Le préfet du Tarn-et-Garonne a pris des mesures supplémentaires pour encadrer les prélèvements d'eau en raison d'un épisode de sécheresse persistant. Entré en vigueur le samedi 15 août à 8 h, l'arrêté administrative élève le niveau d'alerte de plusieurs cours d'eau, aggravant les contraintes déjà en vigueur pour les irrigants et les exploitants agricoles.
Une pluviométrie insuffisante malgré des orages localisés
Si des épisodes orageux des 9 et 10 août ont apporté un apport d'eau sur certaines portions du département — en particulier les bassins de la Séoune, du Lemboulas et l'est du territoire, ainsi que les zones en amont de l'Aveyron et du Tarn — ces pluies n'ont pas suffi à rétablir des conditions d'hydraulicité satisfaisantes sur l'ensemble des cours d'eau, selon les services de l'État. Cette situation motive la modification des règles de prélèvement pour préserver les ressources et garantir les besoins essentiels.
« Cette pluviométrie reste insuffisante pour assurer une hydraulicité satisfaisante sur l'ensemble des cours d'eau. »
Ce qui change concrètement pour les prélèvements agricoles
L'arrêté préfectoral distingue trois niveaux d'interdiction, appliqués à des bassins et tronçons précis :
- Interdiction 2 jours par semaine : concerne certains grands axes où la contrainte est allégée (ex. : Garonne amont, canal latéral et canal de Montech, Garonne médiane, Boudouyssou réalimenté, Garonne aval).
- Interdiction 3,5 jours par semaine (alerte renforcée) : mesure désormais appliquée à plusieurs rivières dont l'Aveyron aval, l'Aveyron médian, le Tarn aval, la Vère réalimentée, la Lère réalimentée, le Tescou réalimenté, la Bonnette et d'autres bassins.

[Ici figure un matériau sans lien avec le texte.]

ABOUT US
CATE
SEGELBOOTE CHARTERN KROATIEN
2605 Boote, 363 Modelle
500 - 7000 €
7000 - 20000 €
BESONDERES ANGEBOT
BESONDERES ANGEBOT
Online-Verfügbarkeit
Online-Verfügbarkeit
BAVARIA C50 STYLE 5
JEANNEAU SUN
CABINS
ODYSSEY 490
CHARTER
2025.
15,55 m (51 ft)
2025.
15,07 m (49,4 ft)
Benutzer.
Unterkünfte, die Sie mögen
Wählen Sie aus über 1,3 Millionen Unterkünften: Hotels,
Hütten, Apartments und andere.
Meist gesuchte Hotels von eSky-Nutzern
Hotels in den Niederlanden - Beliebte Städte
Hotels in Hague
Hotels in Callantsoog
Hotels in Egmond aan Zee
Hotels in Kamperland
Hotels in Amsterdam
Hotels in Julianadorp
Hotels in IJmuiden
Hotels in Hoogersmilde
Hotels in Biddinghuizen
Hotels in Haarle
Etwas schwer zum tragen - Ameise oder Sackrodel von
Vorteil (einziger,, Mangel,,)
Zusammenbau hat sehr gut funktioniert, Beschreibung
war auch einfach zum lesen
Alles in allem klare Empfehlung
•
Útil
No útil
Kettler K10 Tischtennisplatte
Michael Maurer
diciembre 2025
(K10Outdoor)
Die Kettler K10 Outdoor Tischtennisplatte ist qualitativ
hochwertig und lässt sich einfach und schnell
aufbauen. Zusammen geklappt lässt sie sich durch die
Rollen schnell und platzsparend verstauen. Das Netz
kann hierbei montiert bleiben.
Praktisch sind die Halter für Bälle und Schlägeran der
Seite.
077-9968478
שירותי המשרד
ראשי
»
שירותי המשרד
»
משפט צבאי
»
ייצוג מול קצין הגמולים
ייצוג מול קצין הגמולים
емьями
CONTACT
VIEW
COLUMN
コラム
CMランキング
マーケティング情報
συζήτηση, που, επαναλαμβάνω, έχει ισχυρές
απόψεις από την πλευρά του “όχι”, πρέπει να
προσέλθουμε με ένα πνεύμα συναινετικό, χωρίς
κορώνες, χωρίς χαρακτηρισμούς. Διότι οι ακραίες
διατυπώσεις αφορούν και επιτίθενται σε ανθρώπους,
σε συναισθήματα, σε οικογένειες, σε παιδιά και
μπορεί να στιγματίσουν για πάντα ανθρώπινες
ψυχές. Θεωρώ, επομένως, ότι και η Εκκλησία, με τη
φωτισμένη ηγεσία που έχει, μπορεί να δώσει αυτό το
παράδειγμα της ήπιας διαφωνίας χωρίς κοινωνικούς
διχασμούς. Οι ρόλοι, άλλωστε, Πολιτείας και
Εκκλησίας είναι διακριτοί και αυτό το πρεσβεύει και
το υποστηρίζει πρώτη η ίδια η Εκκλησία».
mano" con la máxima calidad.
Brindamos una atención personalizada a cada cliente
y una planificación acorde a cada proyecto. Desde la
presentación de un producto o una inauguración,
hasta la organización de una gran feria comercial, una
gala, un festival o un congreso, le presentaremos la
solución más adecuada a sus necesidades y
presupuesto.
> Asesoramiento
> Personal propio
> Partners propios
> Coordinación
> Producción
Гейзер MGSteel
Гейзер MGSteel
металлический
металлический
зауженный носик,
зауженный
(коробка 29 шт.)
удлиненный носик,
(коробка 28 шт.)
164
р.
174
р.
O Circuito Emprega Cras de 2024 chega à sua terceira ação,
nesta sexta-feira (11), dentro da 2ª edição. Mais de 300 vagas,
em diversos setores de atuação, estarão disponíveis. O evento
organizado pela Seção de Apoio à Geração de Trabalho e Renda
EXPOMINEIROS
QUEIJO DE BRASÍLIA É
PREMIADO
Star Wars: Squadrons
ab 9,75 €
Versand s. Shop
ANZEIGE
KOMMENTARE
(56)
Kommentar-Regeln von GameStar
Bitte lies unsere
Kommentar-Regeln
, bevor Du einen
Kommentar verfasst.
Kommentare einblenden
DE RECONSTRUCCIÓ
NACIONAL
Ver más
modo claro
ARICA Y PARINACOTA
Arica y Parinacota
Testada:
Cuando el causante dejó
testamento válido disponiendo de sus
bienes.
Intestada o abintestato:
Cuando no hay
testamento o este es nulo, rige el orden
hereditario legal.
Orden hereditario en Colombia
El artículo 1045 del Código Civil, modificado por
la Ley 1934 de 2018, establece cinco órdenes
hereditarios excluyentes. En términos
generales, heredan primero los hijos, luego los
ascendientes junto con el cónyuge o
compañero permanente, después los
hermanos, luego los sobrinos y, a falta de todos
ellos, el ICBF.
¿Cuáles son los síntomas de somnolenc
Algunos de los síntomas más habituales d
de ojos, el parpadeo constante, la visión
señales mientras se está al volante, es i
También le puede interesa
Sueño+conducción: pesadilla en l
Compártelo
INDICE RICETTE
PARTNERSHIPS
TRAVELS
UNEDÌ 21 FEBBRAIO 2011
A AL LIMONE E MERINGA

- Interdiction totale (crise) : concerne de nombreux petits bassins et affluents, parmi lesquels des secteurs du Lambon, de la Seye, de la Barguelonne (amont et aval), du Viaur, du Lendou, de la Vère non réalimentée, de la Séoune et d'autres zones listées dans l'arrêté.
Tableau synthétique des niveaux et secteurs concernés
| Niveau | Exemples de tronçons/bassins concernés |
|---|---|
| Interdiction 2 jours / semaine | Garonne amont, canal latéral, canal de Montech, Garonne médiane, Boudouyssou réalimenté, Garonne aval |
| Alerte renforcée (3,5 jours) | Aveyron aval et médian, Tarn aval, Vère réalimentée, Lère réalimentée, Tescou réalimenté, bassin de la Bonnette, Arrats, Viaur réalimenté, Gimone |
| Crise (interdiction totale) | Bassins du Lambon, Seye, Barguelonne (amont/aval), Viaur, Lendou, Petite Barguelonne, Séoune, Lemboulas aval, et autres petits affluents |
Conséquences pour les exploitants et usages locaux
Les nouvelles restrictions pèsent directement sur la gestion des cultures et l'organisation des exploitations agricoles. Les irrigants raccordés aux réseaux et aux canalisations devront adapter leurs rotations d'arrosage et respecter des plages horaires plus strictes, voire renoncer complètement aux prélèvements sur certains bassins en crise. Pour les collectivités, la priorité reste de préserver l'eau potable et les fonctions écologiques des cours d'eau.
Les services préfectoraux appellent à la vigilance et à la solidarité territoriale : il s'agit de limiter les prélèvements non essentiels et d'optimiser les pratiques (réduction des pertes, programmation des arrosages, recours aux ressources alternatives lorsque cela est possible). Les contrôles et verbalisations en cas de non-respect des arrêtés sont également évoqués pour garantir l'effectivité des mesures.
Que doivent faire les habitants et agriculteurs ?
- Se renseigner auprès des mairies, chambres d'agriculture et des services de l'État pour connaître le statut exact du bassin local.
- Respecter les interdictions de prélèvement et les jours d'arrosage autorisés.
- Mettre en place des mesures d'économie d'eau (contrôle des fuites, micro-irrigation, horaires adaptés).
Les arrêtés préfectoraux précisent les secteurs et les modalités. Les exploitants concernés sont invités à consulter les textes officiels et à contacter les services compétents en cas de doute sur l'application locale des restrictions.
La situation demeure surveillée de près : si la pluviométrie reste insuffisante, d'autres zones pourraient voir leur niveau de restriction évoluer. À court terme, l'objectif des autorités reste d'assurer un partage raisonné de la ressource entre usages vitaux, agricoles et écologiques.